Gerry (2002) Review

Gus Van Sant’s “death trilogy” started in 2002 with the unique and intimate film, Gerry, kicking off a run of small, super low budget and very internalized pieces of work, which also included 2003’s Elephant and Last Days in 2005 (while similar, 2007’s Paranoid Park isn’t considered part of this unofficial grouping). Certainly not for all tastes due to the unconventional nature of the narratives, these films found Van Sant in total artistic mode, essentially searching for answers to questions where answers might not ever be possibly found. Purposefully slow paced and based on true and very tragic events, Gerry unfolds in an elliptical manner, with two main characters drifting in and out of the narrative like spectral creations who never feel truly tethered to the here and now.
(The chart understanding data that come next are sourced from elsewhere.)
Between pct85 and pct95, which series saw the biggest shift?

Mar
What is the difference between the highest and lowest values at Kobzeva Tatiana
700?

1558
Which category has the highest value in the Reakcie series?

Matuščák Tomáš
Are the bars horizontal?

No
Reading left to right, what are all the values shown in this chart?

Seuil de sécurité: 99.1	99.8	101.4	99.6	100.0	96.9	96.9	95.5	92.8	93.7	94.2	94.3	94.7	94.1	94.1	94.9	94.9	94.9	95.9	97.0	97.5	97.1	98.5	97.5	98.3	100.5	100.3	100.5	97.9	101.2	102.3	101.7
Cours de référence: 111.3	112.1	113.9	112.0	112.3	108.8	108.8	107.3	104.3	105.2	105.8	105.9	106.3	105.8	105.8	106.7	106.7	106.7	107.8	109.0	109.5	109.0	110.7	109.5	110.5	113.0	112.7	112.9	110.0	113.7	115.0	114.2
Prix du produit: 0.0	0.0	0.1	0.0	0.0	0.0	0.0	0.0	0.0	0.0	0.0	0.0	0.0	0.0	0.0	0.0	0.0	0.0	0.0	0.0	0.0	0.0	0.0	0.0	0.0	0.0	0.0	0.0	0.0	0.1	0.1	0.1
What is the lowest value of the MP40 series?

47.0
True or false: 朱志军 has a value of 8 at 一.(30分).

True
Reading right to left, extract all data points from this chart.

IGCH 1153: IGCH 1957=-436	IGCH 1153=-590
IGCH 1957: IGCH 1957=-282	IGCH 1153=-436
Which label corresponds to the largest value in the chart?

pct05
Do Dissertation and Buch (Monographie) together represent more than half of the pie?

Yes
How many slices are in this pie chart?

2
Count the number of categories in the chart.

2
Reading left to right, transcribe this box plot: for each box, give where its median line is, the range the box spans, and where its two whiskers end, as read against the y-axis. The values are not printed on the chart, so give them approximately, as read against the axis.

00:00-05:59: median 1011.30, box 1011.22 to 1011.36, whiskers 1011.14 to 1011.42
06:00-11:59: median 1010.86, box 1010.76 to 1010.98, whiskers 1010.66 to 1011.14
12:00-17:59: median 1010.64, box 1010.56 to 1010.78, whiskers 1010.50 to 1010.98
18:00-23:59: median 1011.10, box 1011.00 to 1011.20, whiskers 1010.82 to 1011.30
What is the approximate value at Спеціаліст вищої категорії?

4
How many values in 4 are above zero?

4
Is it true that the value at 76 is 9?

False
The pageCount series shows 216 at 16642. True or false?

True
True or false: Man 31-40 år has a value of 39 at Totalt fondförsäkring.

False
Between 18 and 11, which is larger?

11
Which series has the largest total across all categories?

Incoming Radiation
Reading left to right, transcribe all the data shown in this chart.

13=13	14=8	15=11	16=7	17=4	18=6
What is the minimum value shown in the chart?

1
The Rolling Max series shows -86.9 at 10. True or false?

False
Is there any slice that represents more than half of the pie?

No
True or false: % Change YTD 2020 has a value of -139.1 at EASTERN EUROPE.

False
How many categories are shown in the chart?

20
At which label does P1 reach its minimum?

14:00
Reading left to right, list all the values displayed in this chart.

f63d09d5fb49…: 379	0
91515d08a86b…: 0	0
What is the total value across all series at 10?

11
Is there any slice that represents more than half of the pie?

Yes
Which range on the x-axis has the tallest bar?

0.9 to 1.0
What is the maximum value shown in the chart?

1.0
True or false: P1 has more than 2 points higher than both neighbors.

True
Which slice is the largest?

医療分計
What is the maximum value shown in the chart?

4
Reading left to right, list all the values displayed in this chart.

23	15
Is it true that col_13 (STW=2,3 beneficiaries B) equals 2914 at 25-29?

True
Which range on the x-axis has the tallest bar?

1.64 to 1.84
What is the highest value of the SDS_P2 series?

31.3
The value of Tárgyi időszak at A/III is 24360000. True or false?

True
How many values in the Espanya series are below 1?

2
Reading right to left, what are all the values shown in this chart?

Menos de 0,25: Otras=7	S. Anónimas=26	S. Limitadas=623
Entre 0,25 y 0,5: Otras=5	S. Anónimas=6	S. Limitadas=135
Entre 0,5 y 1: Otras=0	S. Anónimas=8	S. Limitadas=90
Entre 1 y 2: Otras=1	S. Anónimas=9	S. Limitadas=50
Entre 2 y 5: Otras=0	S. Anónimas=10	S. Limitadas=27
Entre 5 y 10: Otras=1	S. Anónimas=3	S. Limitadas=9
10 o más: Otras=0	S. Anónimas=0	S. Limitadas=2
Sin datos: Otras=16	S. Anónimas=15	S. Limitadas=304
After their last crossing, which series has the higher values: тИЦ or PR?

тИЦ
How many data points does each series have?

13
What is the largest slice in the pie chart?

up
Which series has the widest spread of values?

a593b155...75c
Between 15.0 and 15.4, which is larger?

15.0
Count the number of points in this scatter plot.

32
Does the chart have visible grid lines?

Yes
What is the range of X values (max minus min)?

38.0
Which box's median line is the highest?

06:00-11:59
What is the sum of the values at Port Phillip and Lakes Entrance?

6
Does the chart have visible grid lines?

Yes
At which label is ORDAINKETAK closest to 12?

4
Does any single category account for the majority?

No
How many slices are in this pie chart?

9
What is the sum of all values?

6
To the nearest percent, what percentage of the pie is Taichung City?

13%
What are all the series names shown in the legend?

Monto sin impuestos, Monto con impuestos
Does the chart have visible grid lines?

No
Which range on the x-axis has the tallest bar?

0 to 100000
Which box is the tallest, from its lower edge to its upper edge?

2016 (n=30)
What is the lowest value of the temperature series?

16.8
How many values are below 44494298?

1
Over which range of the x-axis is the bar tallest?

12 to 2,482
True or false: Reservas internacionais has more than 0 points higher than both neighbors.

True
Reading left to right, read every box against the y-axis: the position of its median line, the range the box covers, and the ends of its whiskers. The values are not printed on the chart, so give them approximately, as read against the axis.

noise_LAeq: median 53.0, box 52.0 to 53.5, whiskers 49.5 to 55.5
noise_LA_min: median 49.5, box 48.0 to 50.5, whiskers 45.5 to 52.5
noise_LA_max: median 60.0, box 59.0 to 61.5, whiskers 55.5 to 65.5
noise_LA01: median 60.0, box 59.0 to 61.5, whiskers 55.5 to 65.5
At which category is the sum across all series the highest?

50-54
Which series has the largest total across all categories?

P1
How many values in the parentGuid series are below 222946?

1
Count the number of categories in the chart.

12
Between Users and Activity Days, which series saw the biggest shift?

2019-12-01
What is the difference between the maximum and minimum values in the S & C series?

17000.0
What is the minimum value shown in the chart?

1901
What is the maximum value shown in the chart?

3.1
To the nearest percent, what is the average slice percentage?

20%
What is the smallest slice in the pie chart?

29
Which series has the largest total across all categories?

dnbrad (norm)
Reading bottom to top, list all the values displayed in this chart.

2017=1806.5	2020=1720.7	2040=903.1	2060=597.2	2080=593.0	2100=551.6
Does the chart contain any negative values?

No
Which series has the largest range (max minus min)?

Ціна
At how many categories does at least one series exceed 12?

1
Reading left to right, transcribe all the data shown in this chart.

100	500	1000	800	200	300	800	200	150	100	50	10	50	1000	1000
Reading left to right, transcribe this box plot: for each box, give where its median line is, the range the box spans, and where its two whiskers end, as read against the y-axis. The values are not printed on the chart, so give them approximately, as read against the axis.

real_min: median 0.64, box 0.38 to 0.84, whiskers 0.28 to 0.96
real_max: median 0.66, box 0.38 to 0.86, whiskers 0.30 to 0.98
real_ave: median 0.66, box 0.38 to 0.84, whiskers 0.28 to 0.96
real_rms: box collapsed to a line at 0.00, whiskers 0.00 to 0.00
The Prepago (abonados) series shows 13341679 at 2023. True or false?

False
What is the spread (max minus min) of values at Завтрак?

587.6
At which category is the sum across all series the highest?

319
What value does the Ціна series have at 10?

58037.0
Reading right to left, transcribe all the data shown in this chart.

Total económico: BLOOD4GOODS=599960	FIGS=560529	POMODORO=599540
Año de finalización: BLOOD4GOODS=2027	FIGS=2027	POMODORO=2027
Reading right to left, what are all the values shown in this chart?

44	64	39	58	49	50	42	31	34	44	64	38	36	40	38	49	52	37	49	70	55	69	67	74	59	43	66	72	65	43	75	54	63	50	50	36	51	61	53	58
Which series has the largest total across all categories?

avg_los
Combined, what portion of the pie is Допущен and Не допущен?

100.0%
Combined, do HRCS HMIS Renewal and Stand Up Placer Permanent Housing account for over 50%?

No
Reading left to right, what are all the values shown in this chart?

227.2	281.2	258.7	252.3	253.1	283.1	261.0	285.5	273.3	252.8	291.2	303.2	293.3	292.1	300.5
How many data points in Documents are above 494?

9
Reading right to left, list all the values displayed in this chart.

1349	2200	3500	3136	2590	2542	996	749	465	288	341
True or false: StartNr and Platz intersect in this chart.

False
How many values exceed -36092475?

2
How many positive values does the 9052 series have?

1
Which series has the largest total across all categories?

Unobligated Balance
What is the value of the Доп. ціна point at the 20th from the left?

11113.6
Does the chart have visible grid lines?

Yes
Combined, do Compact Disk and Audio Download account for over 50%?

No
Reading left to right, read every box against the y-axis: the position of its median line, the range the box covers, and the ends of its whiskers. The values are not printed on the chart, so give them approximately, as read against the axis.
Matt Damon and Casey Affleck play two lost souls (literally and figuratively) who wander the Utah dessert, get lost, have ruminative discussions about the meaning of life, wander some more, and then, well, you’ll have to see the film to learn what happens by the end. What I will say is that this film is intensely private, it lends itself well to watching while under the influence of psychoactive substances, it doesn’t care if you don’t like it, and the cinematography by the late, great Harris Savides is visually sublime; his work on Elephant and Last Days is similarly striking and challenging on an aesthetic level. Van Sant has credited the work of filmmaker Bela Tarr as a heavy inspiration when making Gerry; the film is dedicated to the memory of Ken Kesey.